Reputation: 1291
I have a text file that contains around 21 lac entries and I want to insert all these entries into a table. Initially I have created one function in c# that read line by line and insert into table but it takes too much time. Please suggest an efficient way to insert these bulk data and that file is containing TAB(4 spaces) as delimiter.
And that text file also containing some duplicate entries and I don't want to insert those entries.
Upvotes: 0
Views: 2204
Reputation: 6020
Load all of your data into a DataTable
object and then use SqlBulkCopy
to bulk insert them:
DataTable dtData = new DataTable("Data");
// load your data here
using (SqlConnection dbConn = new SqlConnection("db conn string"))
{
dbConn.Open();
using (SqlTransaction dbTrans = dbConn.BeginTransaction())
{
try
{
using (SqlBulkCopy dbBulkCopy = new SqlBulkCopy(dbConn, SqlBulkCopyOptions.Default, dbTrans))
{
dbBulkCopy.DestinationTableName = "intended SQL table name";
dbBulkCopy.WriteToServer(dtData );
}
dbTrans.Commit();
}
catch
{
dbTrans.Rollback();
throw;
}
}
dbConn.Close();
}
I've included the example to wrap this into a SqlTransaction
so there will be a full rollback if there's a failure along the way. To get you started, here's a good CodeProject article on loading the delimited data into a DataSet
object.
Sanitizing the data before loading
OK, here's how I think your data looks:
CC_FIPS FULL_NAME_ND
AN Xixerella
AN Vila
AN Sornas
AN Soldeu
AN Sispony
... (cut down for brevity)
In this instance you want to create your DataTable
like this:
DataTable dtData = new DataTable("Data");
dtData.Columns.Add("CC_FIPS");
dtData.Columns.Add("FULL_NAME_ND");
Then you want to iterate each row (assuming your tab delimited data is separated row-by-row by carriage returns) and check whether this data already exists in the DataTable
using the .Select
method and if there is a match (i'm checking for BOTH values, it's up to you whether you want to do something else) then don't add it thereby preventing duplicates.

Problem statement
In the thread on bulk inserting a text file into a table, why is the bulk copy wrapped in a SqlTransaction? Answer using only the forum thread above.

Dataset section
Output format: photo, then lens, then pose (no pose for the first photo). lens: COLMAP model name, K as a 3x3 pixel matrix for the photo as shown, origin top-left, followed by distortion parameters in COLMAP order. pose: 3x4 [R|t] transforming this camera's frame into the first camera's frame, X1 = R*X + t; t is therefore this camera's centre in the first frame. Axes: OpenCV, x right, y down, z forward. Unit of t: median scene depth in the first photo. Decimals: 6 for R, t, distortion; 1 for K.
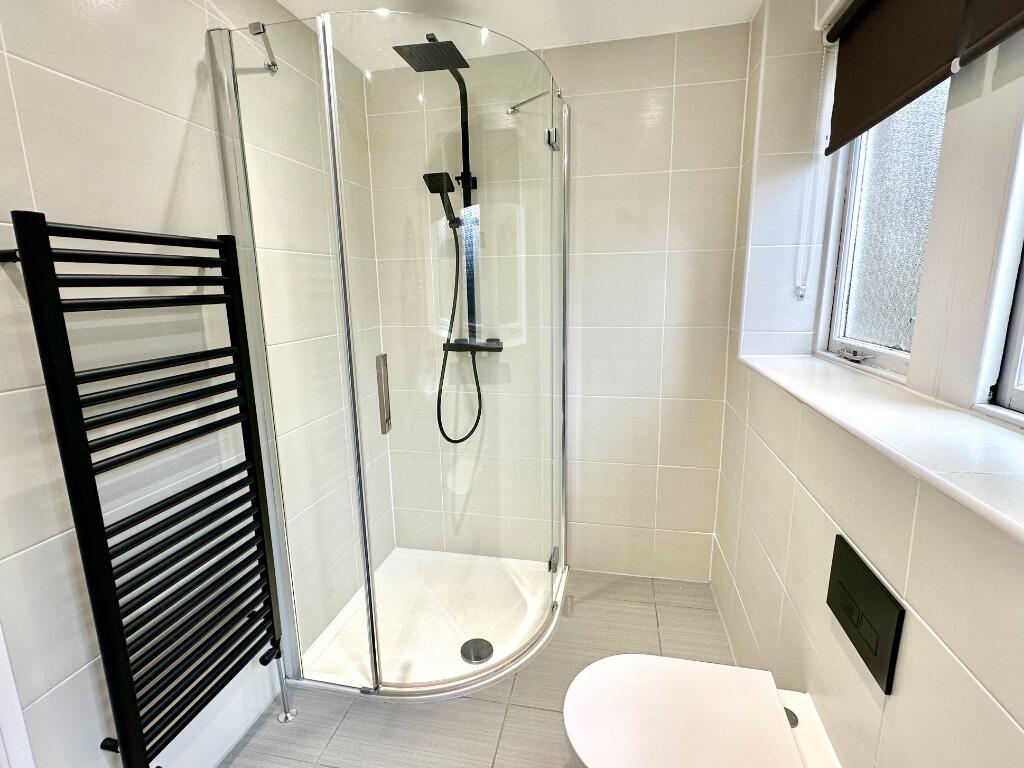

Solution to this exercise
It is wrapped so there will be a full rollback if there's a failure along the way.